- TASK DATA:
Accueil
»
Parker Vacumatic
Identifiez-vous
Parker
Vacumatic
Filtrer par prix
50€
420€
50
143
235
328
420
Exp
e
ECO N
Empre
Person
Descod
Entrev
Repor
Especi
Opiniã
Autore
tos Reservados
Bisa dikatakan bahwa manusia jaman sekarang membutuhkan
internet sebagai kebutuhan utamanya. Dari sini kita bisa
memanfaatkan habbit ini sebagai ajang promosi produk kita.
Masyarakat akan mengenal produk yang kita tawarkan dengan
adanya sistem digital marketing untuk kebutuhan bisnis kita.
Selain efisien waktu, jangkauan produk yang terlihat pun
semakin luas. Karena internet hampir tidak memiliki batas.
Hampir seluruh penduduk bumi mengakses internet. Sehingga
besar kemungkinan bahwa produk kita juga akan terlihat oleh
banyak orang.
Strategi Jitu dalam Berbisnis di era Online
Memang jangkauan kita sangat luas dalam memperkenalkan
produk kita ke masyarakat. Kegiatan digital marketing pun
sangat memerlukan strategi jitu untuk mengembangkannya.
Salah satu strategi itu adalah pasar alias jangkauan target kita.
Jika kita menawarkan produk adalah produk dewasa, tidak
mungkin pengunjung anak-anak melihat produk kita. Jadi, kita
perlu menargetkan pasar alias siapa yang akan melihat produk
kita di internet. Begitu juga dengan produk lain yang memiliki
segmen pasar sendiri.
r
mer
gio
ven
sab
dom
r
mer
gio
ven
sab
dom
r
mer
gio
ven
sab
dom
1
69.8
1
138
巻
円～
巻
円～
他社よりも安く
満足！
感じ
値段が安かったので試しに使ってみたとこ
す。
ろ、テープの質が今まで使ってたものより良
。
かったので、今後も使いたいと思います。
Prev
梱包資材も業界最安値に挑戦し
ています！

- EXERCISE OBJECTIVE: Pick each line holding the word "yang" out of the data and copy it.

- PROBLEM SOLUTION:
Masyarakat akan mengenal produk yang kita tawarkan dengan
Selain efisien waktu, jangkauan produk yang terlihat pun
perlu menargetkan pasar alias siapa yang akan melihat produk
kita di internet. Begitu juga dengan produk lain yang memiliki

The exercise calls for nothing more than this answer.